Chapter 5 Bit Manipulation

"The Rules"

1.Basic bit manipulations
对于~，^, &, | 一个重要的原则是，如果一个expression对single bit成立，那么它对二进制数一定也成立。也就是说在统计一个数时，只需考虑每一位的0或1两种情况即可。事实上，统计1的分布也就等价于统计了总体的情况。
在理解二进制数时，不妨类比十进制数，只是base发生了改变。>>相当于除2的power，<<相当于乘2的power。
Trick: 每做一次n&(n-1)， 相当于clear最低的一位1。

e.g.1 Given a double between 0 and 1,print the binary representation. ( CtCI 5.2 )
e.g.2 Explain what the following code does: ( n & (n-1) ) == 0. ( CtCI 5.4)
e.g.3 Determine the number of bits required to convert integer A to integer B. ( CtCI 5.5)
e.g.4 Given an array of integers, every element appears twice except for one. Find that single one. (Leetcode: Single number)
e.g.5 Count the ones in a integer. Determine within constant time. (Apple Interview)

static const unsigned char BitsSetTable256[256];
unsigned int v; // count the number of bits set in 32-bit value v
unsigned int c; // c is the total bits set in v
// Option 1:
c = BitsSetTable256[v & 0xff] + 
    BitsSetTable256[(v >> 8) & 0xff] + 
    BitsSetTable256[(v >> 16) & 0xff] + 
    BitsSetTable256[v >> 24]; 
// Option 2:
unsigned char * p = (unsigned char *) &v;
c = BitsSetTable256[p[0]] + 
    BitsSetTable256[p[1]] + 
    BitsSetTable256[p[2]] + 
    BitsSetTable256[p[3]];
// To initially generate the table algorithmically:
BitsSetTable256[0] = 0;
for (int i = 0; i < 256; i++)
{
  BitsSetTable256[i] = (i & 1) + BitsSetTable256[i / 2];
}

2.Common Bit Tasks
需要做的全部，就是选择合适的掩码，然后与给定二进制数进行基本操作。

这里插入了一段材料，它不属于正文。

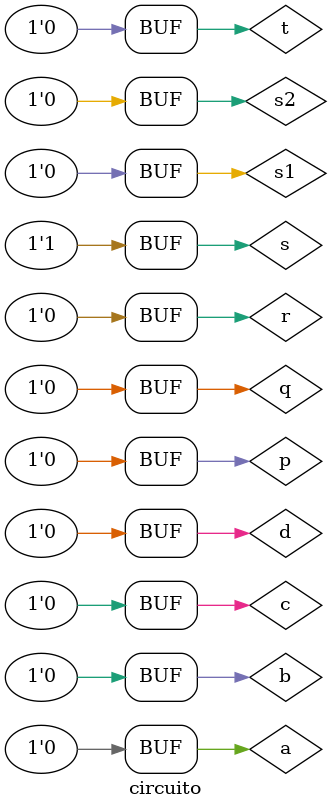
<source format=v>

module orgate (output s, input a, input b, input c, input d);
	assign s = a | b | c | d;
endmodule // or

// --------------------- 
// -- and gate 
// --------------------- 
module andgate (output s, input a, input b, input c, input d);
	assign s = a & b & c & d;
endmodule // and

// --------------------- 
// -- nor gate 
// --------------------- 
module norgate (output s, input p, input q);
	assign s = ~(~(p|q));
endmodule // nor

// --------------------- 
// -- circuito 
// --------------------- 
module circuito; 
// ------------------------- dados locais 
	reg a, b, c, d, p, q, r, t; // definir registrador 
	wire s; // definir conexao (fio) 
// ------------------------- instancia 
	or OR1 (s1, a, b, c,d);
	and AND1(s2, p, q, r, t);
	nor NOR1(s, s1, s2);
// ------------------------- preparacao
	initial begin:start
		a = 0; b = 0; c = 0; d = 0; p = 0; q = 0; r = 0; t = 0;
	end
// ------------------------- parte principal
	initial begin:main
		$display("Extra0001 - Ana Cristina Pereira Teixeira - 427385");
		$display("Teste Circuito");
		$display("(a | b | c | d) = s1\n(p & q & r & t) = s2\n~(~(s1 | s2)) = s");
		$monitor("(%b %b %b %b) = %b\n(%b %b %b %b) = %b\n~(~(s1 | s2)) = %b", a, b, c, d, s1, p, q, r, t, s2, s);
		#1 a = 0; b = 0; c = 0; d = 0; p = 0; q = 0; r = 0; t = 0;
	end
endmodule // test

</source>
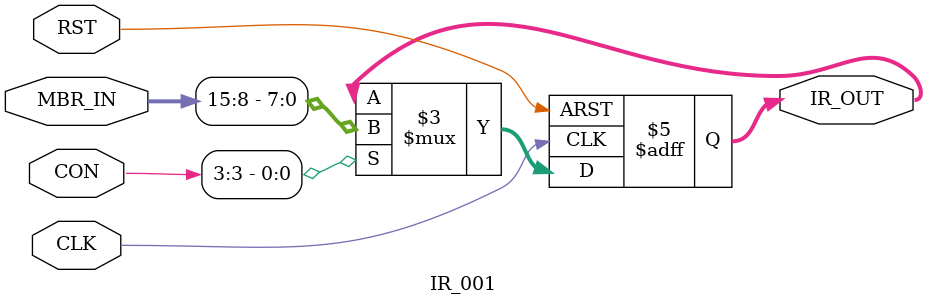
<source format=v>
`timescale 1ns / 1ps
module IR_001(CLK,CON,MBR_IN,IR_OUT,RST);

	input CLK,RST;
	input[15:0] MBR_IN;
	input[31:0] CON;
	output reg [7:0] IR_OUT;
	
	initial
		begin
		IR_OUT <= 0;
	end

	always@(negedge CLK or posedge RST)
		begin
		if(RST)
			begin
			IR_OUT <= 0;
		end
		else
			begin
			if(CON[3])
			IR_OUT <= MBR_IN[15:8];
			else;
		end
	end
endmodule

</source>
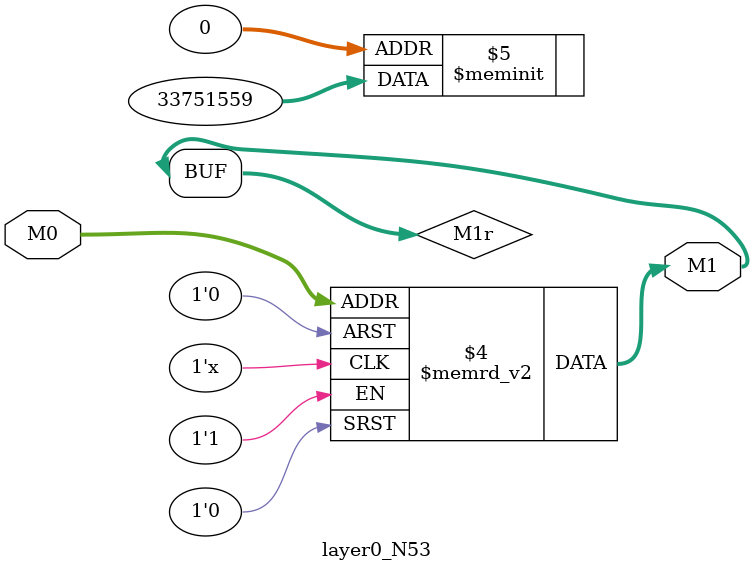
<source format=v>
module layer0_N53 ( input [3:0] M0, output [1:0] M1 );

	(*rom_style = "distributed" *) reg [1:0] M1r;
	assign M1 = M1r;
	always @ (M0) begin
		case (M0)
			4'b0000: M1r = 2'b11;
			4'b1000: M1r = 2'b11;
			4'b0100: M1r = 2'b10;
			4'b1100: M1r = 2'b10;
			4'b0010: M1r = 2'b00;
			4'b1010: M1r = 2'b00;
			4'b0110: M1r = 2'b00;
			4'b1110: M1r = 2'b00;
			4'b0001: M1r = 2'b01;
			4'b1001: M1r = 2'b00;
			4'b0101: M1r = 2'b00;
			4'b1101: M1r = 2'b00;
			4'b0011: M1r = 2'b00;
			4'b1011: M1r = 2'b00;
			4'b0111: M1r = 2'b00;
			4'b1111: M1r = 2'b00;

		endcase
	end
endmodule

</source>
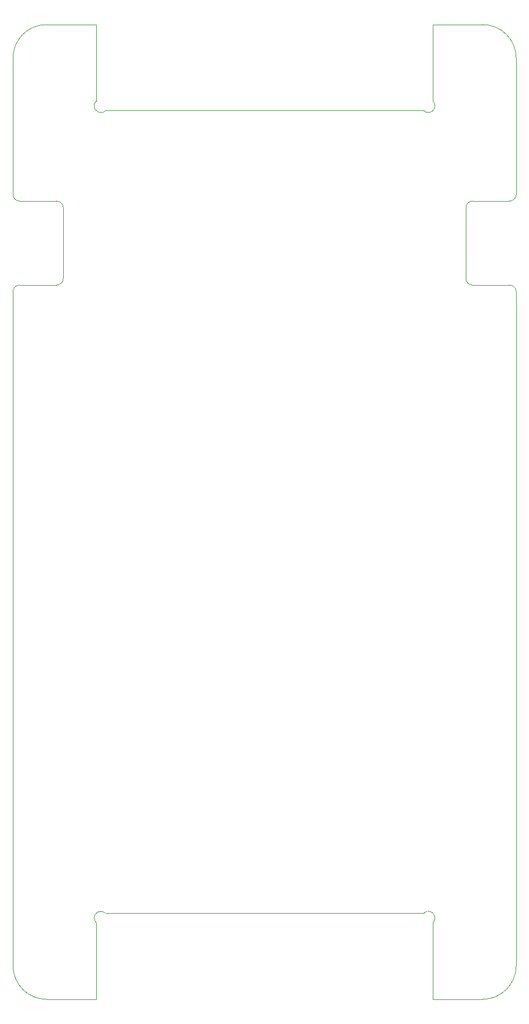
<source format=gbr>
G04 (created by PCBNEW (2013-07-07 BZR 4022)-stable) date 12/8/2014 12:12:01 AM*
%MOIN*%
G04 Gerber Fmt 3.4, Leading zero omitted, Abs format*
%FSLAX34Y34*%
G01*
G70*
G90*
G04 APERTURE LIST*
%ADD10C,0.00590551*%
%ADD11C,0.00393701*%
G04 APERTURE END LIST*
G54D10*
G54D11*
X27000Y-82000D02*
G75*
G03X29000Y-84000I2000J0D01*
G74*
G01*
X27000Y-82000D02*
X27000Y-41893D01*
X27393Y-41500D02*
G75*
G03X27000Y-41893I0J-393D01*
G74*
G01*
X27393Y-41500D02*
X29606Y-41500D01*
X29606Y-41500D02*
G75*
G03X30000Y-41106I0J393D01*
G74*
G01*
X30000Y-41106D02*
X30000Y-36893D01*
X30000Y-36893D02*
G75*
G03X29606Y-36500I-393J0D01*
G74*
G01*
X29606Y-36500D02*
X27393Y-36500D01*
X27000Y-36106D02*
G75*
G03X27393Y-36500I393J0D01*
G74*
G01*
X27000Y-36106D02*
X27000Y-28000D01*
X29000Y-26000D02*
G75*
G03X27000Y-28000I0J-2000D01*
G74*
G01*
X29000Y-26000D02*
X31960Y-26000D01*
X31960Y-26000D02*
X31960Y-30561D01*
X31960Y-30561D02*
G75*
G03X32517Y-31118I278J-278D01*
G74*
G01*
X32517Y-31118D02*
X51482Y-31118D01*
X51482Y-31118D02*
G75*
G03X52039Y-30561I278J278D01*
G74*
G01*
X52039Y-30561D02*
X52039Y-26000D01*
X52039Y-26000D02*
X55000Y-26000D01*
X57000Y-28000D02*
G75*
G03X55000Y-26000I-2000J0D01*
G74*
G01*
X57000Y-28000D02*
X57000Y-36106D01*
X56606Y-36500D02*
G75*
G03X57000Y-36106I0J393D01*
G74*
G01*
X56606Y-36500D02*
X54393Y-36500D01*
X54393Y-36500D02*
G75*
G03X54000Y-36893I0J-393D01*
G74*
G01*
X54000Y-36893D02*
X54000Y-41106D01*
X54000Y-41106D02*
G75*
G03X54393Y-41500I393J0D01*
G74*
G01*
X54393Y-41500D02*
X56606Y-41500D01*
X57000Y-41893D02*
G75*
G03X56606Y-41500I-393J0D01*
G74*
G01*
X57000Y-41893D02*
X57000Y-82000D01*
X55000Y-84000D02*
G75*
G03X57000Y-82000I0J2000D01*
G74*
G01*
X55000Y-84000D02*
X52039Y-84000D01*
X52039Y-84000D02*
X52039Y-79438D01*
X52039Y-79438D02*
G75*
G03X51482Y-78881I-278J278D01*
G74*
G01*
X51482Y-78881D02*
X32517Y-78881D01*
X32517Y-78881D02*
G75*
G03X31960Y-79438I-278J-278D01*
G74*
G01*
X31960Y-79438D02*
X31960Y-84000D01*
X31960Y-84000D02*
X29000Y-84000D01*
M02*

</source>
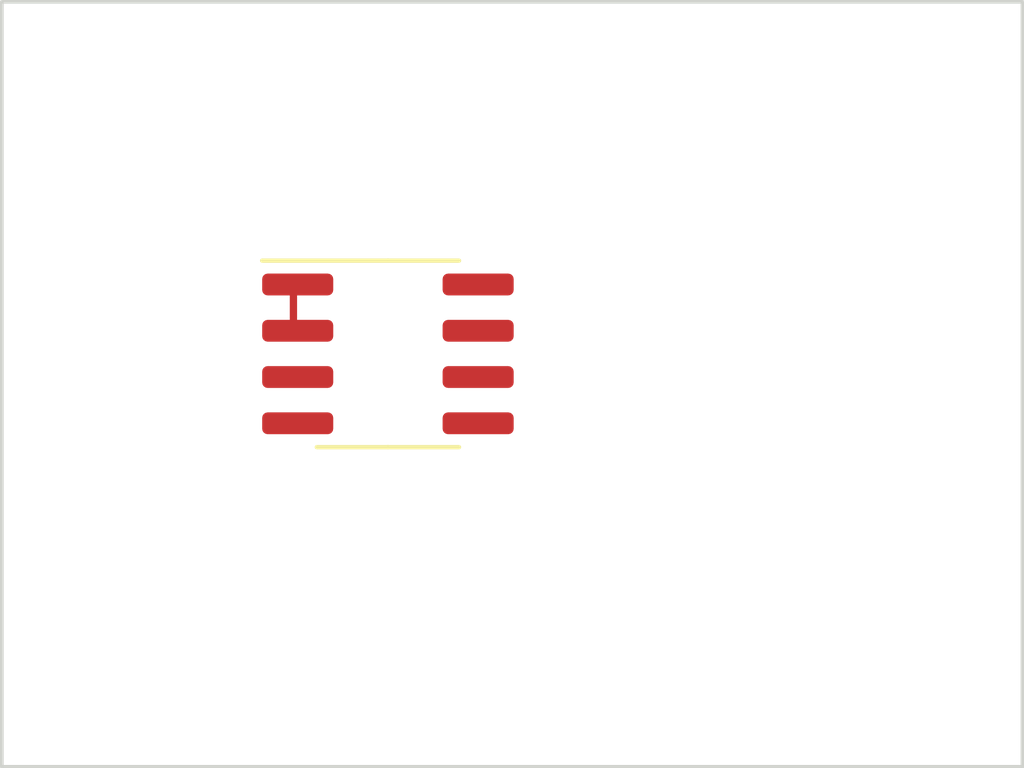
<source format=kicad_pcb>
(kicad_pcb
	(version 20240108)
	(generator "pcbnew")
	(generator_version "8.0")
	(general
		(thickness 1.6)
		(legacy_teardrops no)
	)
	(paper "A4")
	(layers
		(0 "F.Cu" signal)
		(31 "B.Cu" signal)
		(32 "B.Adhes" user "B.Adhesive")
		(33 "F.Adhes" user "F.Adhesive")
		(34 "B.Paste" user)
		(35 "F.Paste" user)
		(36 "B.SilkS" user "B.Silkscreen")
		(37 "F.SilkS" user "F.Silkscreen")
		(38 "B.Mask" user)
		(39 "F.Mask" user)
		(40 "Dwgs.User" user "User.Drawings")
		(41 "Cmts.User" user "User.Comments")
		(42 "Eco1.User" user "User.Eco1")
		(43 "Eco2.User" user "User.Eco2")
		(44 "Edge.Cuts" user)
		(45 "Margin" user)
		(46 "B.CrtYd" user "B.Courtyard")
		(47 "F.CrtYd" user "F.Courtyard")
		(48 "B.Fab" user)
		(49 "F.Fab" user)
		(50 "User.1" user)
		(51 "User.2" user)
		(52 "User.3" user)
		(53 "User.4" user)
		(54 "User.5" user)
		(55 "User.6" user)
		(56 "User.7" user)
		(57 "User.8" user)
		(58 "User.9" user)
	)
	(setup
		(pad_to_mask_clearance 0)
		(allow_soldermask_bridges_in_footprints no)
		(pcbplotparams
			(layerselection 0x00010fc_ffffffff)
			(plot_on_all_layers_selection 0x0000000_00000000)
			(disableapertmacros no)
			(usegerberextensions no)
			(usegerberattributes yes)
			(usegerberadvancedattributes yes)
			(creategerberjobfile yes)
			(dashed_line_dash_ratio 12.000000)
			(dashed_line_gap_ratio 3.000000)
			(svgprecision 4)
			(plotframeref no)
			(viasonmask no)
			(mode 1)
			(useauxorigin no)
			(hpglpennumber 1)
			(hpglpenspeed 20)
			(hpglpendiameter 15.000000)
			(pdf_front_fp_property_popups yes)
			(pdf_back_fp_property_popups yes)
			(dxfpolygonmode yes)
			(dxfimperialunits yes)
			(dxfusepcbnewfont yes)
			(psnegative no)
			(psa4output no)
			(plotreference yes)
			(plotvalue yes)
			(plotfptext yes)
			(plotinvisibletext no)
			(sketchpadsonfab no)
			(subtractmaskfromsilk no)
			(outputformat 1)
			(mirror no)
			(drillshape 1)
			(scaleselection 1)
			(outputdirectory "")
		)
	)
	(net 0 "")
	(net 1 "Net-(U1-CV)")
	(net 2 "GND")
	(net 3 "Net-(D1-K)")
	(net 4 "VCC")
	(net 5 "unconnected-(U1-TR-Pad2)")
	(net 6 "Net-(U1-DIS)")
	(footprint "Package_SO:SOIC-8_3.9x4.9mm_P1.27mm" (layer "F.Cu") (at 26.5925 23.665))
	(gr_line
		(start 24 22)
		(end 24 23)
		(stroke
			(width 0.2)
			(type default)
		)
		(layer "F.Cu")
		(uuid "1ccda36c-ac07-4213-8351-194e4344e7b4")
	)
	(gr_rect
		(start 16 14)
		(end 44 35)
		(stroke
			(width 0.1)
			(type default)
		)
		(fill none)
		(layer "Edge.Cuts")
		(uuid "3acb82fa-1933-436f-8176-2412dac2701e")
	)
)

</source>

而掩码，通常可以通过对~0，1 进行基本操作和减法做到。在寻求得到一个特定掩码的方法时，不妨尝试倒推。 Get bit, Set bit or Clear bit.
另外，尽可能避免出现使用32-i这样的情况（尽管int类型的确为32bit,4byte 或 8位16进制数 )。

e.g.1 Given N and M, 32bit integers, insert M into N.（CtCI 5.1 )
e.g.2 Swap odd and even bits in a integer.( CtCI 5.6 )

return ( ( 0xaaaaaaaa & num ) >> 1 ) | ( (0x55555555 & num) << 1 ); 

e.g.3 Implement a function drawHorizontalLine( byte screen[], int width, int x1, int x2, int y) which draws a line from $(x1,y)$ to $(x2,y)$ (CtCI 5.8)